The second thing that I’ve noticed is women start too late in the process. We’ve talked and talked about it, but nobody is changing the culture. So the women who come out to compete always come out too late. So now, its five months to the general election but you find that some women are saying “oh I’m still thinking”. It’s late. Because the men who knew they wanted to run in 2015, they started the process three years ago. They are the ones who know who the delegates are because they ensured that their party members were delegates, because now they have this collection of delegates that they have invested in over time. So women always start too late.
In other words the men have been more strategic?
Yes. They are already in the game. And that leads to the third issue. Women don’t know what the process is. We don’t take time to understand what is involved. So we know that it’s dysfunctional within the parties but still don’t understand how it works in that dysfunctional order. Understand what the rules are so that you can navigate them. Women don’t invest enough time. So, again you hear of many cases of women saying they want to run, but they don’t even know what the processes are. They don’t know that delegates are selected, they don’t have the details, they just know that oh, parties waive forms. So while women advocates, gender advocates have been asking for quotas either through the constitution or through the parties. We’ve had lots of sessions since 2011 and now, with political parties trying to convince them to adopt quotas the same way ANC in South Africa did but they’ll tell you no, what we have for women is free nomination forms. So, so many women come out with just, oh yes its free forms but they don’t really understand all the other things that they need to do.

Record excerpts ▸
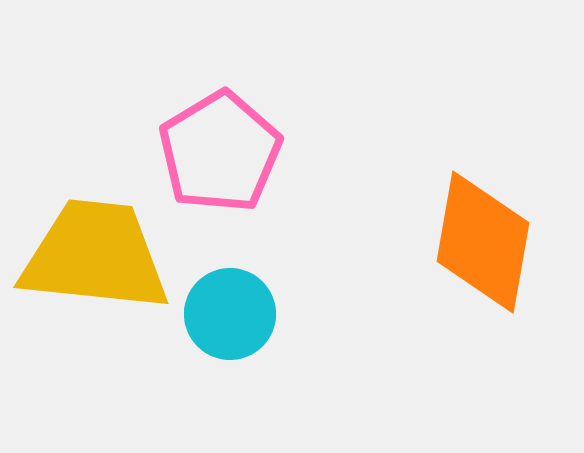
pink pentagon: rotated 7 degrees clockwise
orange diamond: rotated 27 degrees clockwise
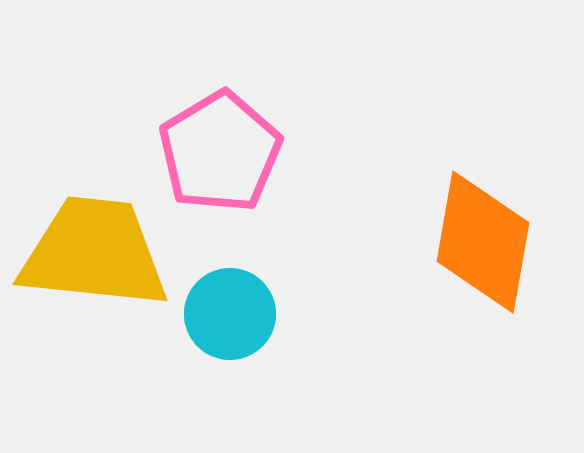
yellow trapezoid: moved 1 px left, 3 px up
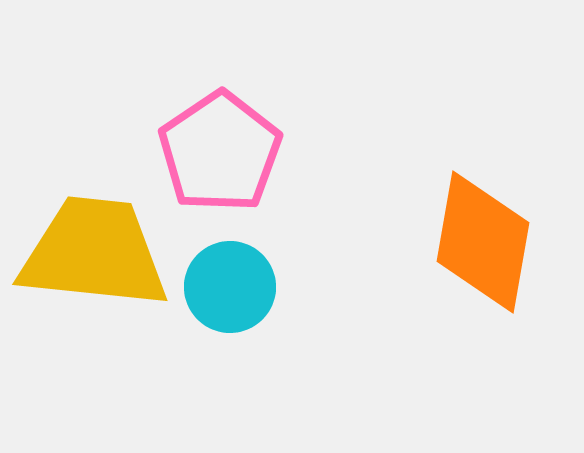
pink pentagon: rotated 3 degrees counterclockwise
cyan circle: moved 27 px up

Exercise task ▸ Continue the interview about women candidates and party nominations from where it stops.

Response below ▸
Beyond the free forms.
Exactly, so that for me is another drawback. So for me those are the key things that I think women should do better. And then, maybe the fourth and last one, because we talked about it recently. We all know how expensive politics is and I’ll even use a personal story. So a couple of weeks ago, I actually did seriously consider that maybe I should run. A lot of people have said to me “ah you should run, you know you fit the bill…bla bla bla. We need people like you”. When you hear that often enough, it really does begin to resonate and you start thinking, ah why not. And then when you mix with the politicians you are like “of course why not”. You know like you sort of say, if they can do it then I can do it. So I started consulting with the different major parties. The decision was to run for FCT in my mind. I’m not from FCT but I’ve always learnt that…
For FCT what, the House?
House of Representatives, Constituency- AMAC, Bwari. So there are three members of the National Assembly in FCT, two House of Rep Members and one Senate. So first of all you have to do your analysis. PDP versus APC, let’s just say, let’s use the two. So that’s another thing women need to do. Do your political analysis. But then you’d find out that oh, these particular people who hold these seats have already locked it down so to speak. Some party members will tell you “oh you are already late”. Which again comes back to women starting early. Why am I just thinking about it last month when I’ve known for a while that elections will be in 2015? So by that time these candidates have locked it down, they’ve been investing, they too are spending money on people who make these decisions. So I said ok, let’s try it in party B, still trying to talk to as many people as can be. So I now met with a consultant and let me tell you, my first meeting was like really an opener. So he tells me all the things I need generally to start. First of all he tells me “you need three cars”.
Three what? Three cars.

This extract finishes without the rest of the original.